On Tuesday 02 Aug 2005 00:01, Arnt Karlsen wrote:
> On Mon, 01 Aug 2005 18:14:16 -0400, Josh wrote in message
>
> <[EMAIL PROTECTED]>:
> > Arnt Karlsen wrote:
> > > ..pass, what I learned from my own research on gpu's
> > > before buying an ATI 9250 clone, is ATI are "native 24bpp"
> > > and "24bpp only", where Nvidia is "1x32bpp or 2x16bpp",
> > > suggesting "ATI would suck at 16bpp doing less than
> > > 3x8bpp" and "at 32bpp not being able to see or make any
> > > use of the top 8 bits."
> > > My understanding of Nvidea is "their cards should work
> > > better at 32bpp and 16bpp than at 24bpp, because 24bpp
> > > wastes half a 16bpp engine."
> > >
> > >
> > >
> > >From what I understand, 24bpp is the same amount of data as
> > > 32bpp. It
> >
> > just signifies that there is a separate alpha channel.
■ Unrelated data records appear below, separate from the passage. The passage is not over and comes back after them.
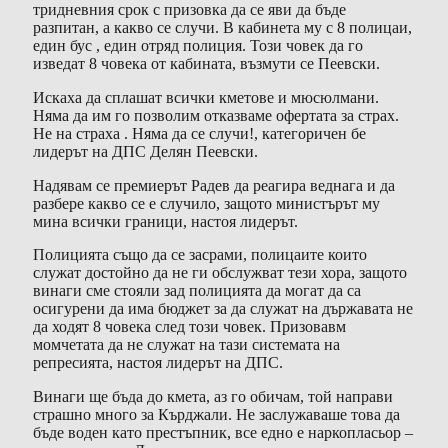
тридневния срок с призовка да се яви да бъде
разпитан, а какво се случи. В кабинета му с 8 полицаи,
един бус , един отряд полиция. Този човек да го
изведат 8 човека от кабината, възмути се Пеевски.
Искаха да сплашат всички кметове и мюсюлмани.
Няма да им го позволим отказваме офертата за страх.
Не на страха . Няма да се случи!, категоричен бе
лидерът на ДПС Делян Пеевски.
Надявам се премиерът Радев да реагира веднага и да
разбере какво се е случило, защото министърът му
мина всички граници, настоя лидерът.
Полицията също да се засрами, полицаите които
служат достойно да не ги обслужват тези хора, защото
винаги сме стояли зад полицията да могат да са
осигурени да има бюджет за да служат на държавата не
да ходят 8 човека след този човек. Призовавм
момчетата да не служат на тази системата на
репресията, настоя лидерът на ДПС.
Винаги ще бъда до кмета, аз го обичам, той направи
страшно много за Кърджали. Не заслужаваше това да
бъде воден като престъпник, все едно е наркопласьор –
Since
> > this is not strictly 'color' the last 8 alpha bits are not
> > counted in the color depth.
>
> ..yes, but does this impact 32bpp performance relative to
> 24bpp and "not" 24bpp relative to 16bpp like it "should" on
> ATI's and "should not" on Nvidea and vice versa?
>
> > Still, each pixel takes up 32 bits of memory.
>
> ..my understanding is ATI cannot do 32bpp math at all, their
> gpus are "24bpp only", while Nvidea gpus does both 16bpp and
> 32bpp "but not 24bpp."
> Strategic gpu HW design choises made a decade or so back.
>
> > ATI cards do 16bpp just the same as all the other cards, 16
> > bits of color and nothing else. (red and blue get 5bpp,
> > green I think is the one that gets 6bpp)
>
> ..true, at the same speed as they will do 24bpp, 15bpp and
> possibly also 8bpp, I doubt ATI gpu's has a 3x8bpp mode,
> Nvidea however talks about a 2x16bpp and an 1x32bpp mode.

As Josh said, in a 32 bpp mode 8 bits are used for an alpha 
channel so there isn't really any 32 bpp maths to worry about.

It probably makes more sense to think in terms of 3x8 bpp for 24 
bit modes or 4x8 bpp for 32 bit display modes, with each 8 bit 
channel giving 256 levels of intensity (brightness).

8 bit and lower colour modes work differently and use an indexed 
palette and a look-up table of absolute rgb values.  The actual 
colours in the palette can have any value but you're limited to 
a total of 256 of 'em.

An 8 bit greyscale mode is essentially the same as one of the 24 
bit colour modes channels except you're only dealing with 
absolute brightness - all colour info is ignored.

24 bpp data can be displayed on a 15 or 16 bit mode simply by 
discarding the least significant bits of each channel.  This can 
produce some colour banding and other undesired artifacts but 
it's economical as the data requires no conversion.

After 24 bpp the next commonly used colour mode is 36 bpp - 3x12 
bpp.  This is mainly used for print stuff.